## INFORMATION SUPPLIED

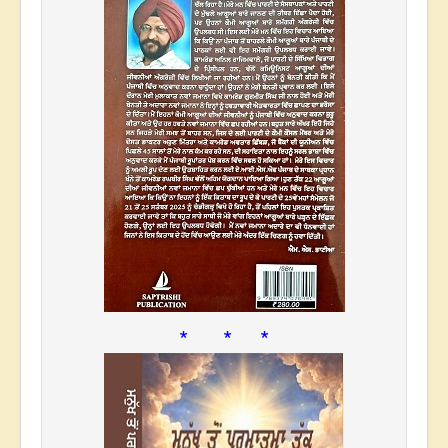
* * *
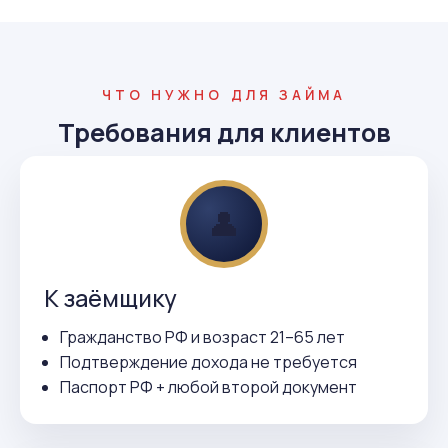
ЧТО НУЖНО ДЛЯ ЗАЙМА
Требования для клиентов
👤
К заёмщику
Гражданство РФ и возраст 21–65 лет
Подтверждение дохода не требуется
Паспорт РФ + любой второй документ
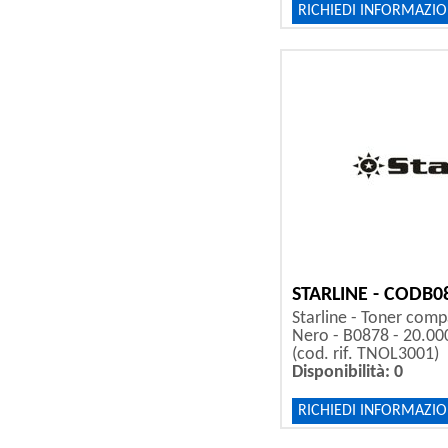
RICHIEDI INFORMAZIO
STARLINE - CODB0
Starline - Toner compa
Nero - B0878 - 20.00
(cod. rif. TNOL3001)
Disponibilità: 0
RICHIEDI INFORMAZIO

## REQUIRED ACTION
Return every line of text in the listing above verbatim, in its original order, omitting the pictures.

## RESPONSE
* * *
ЧТО НУЖНО ДЛЯ ЗАЙМА
Требования для клиентов
👤
К заёмщику
Гражданство РФ и возраст 21–65 лет
Подтверждение дохода не требуется
Паспорт РФ + любой второй документ
RICHIEDI INFORMAZIO
STARLINE - CODB0
Starline - Toner compa
Nero - B0878 - 20.00
(cod. rif. TNOL3001)
Disponibilità: 0
RICHIEDI INFORMAZIO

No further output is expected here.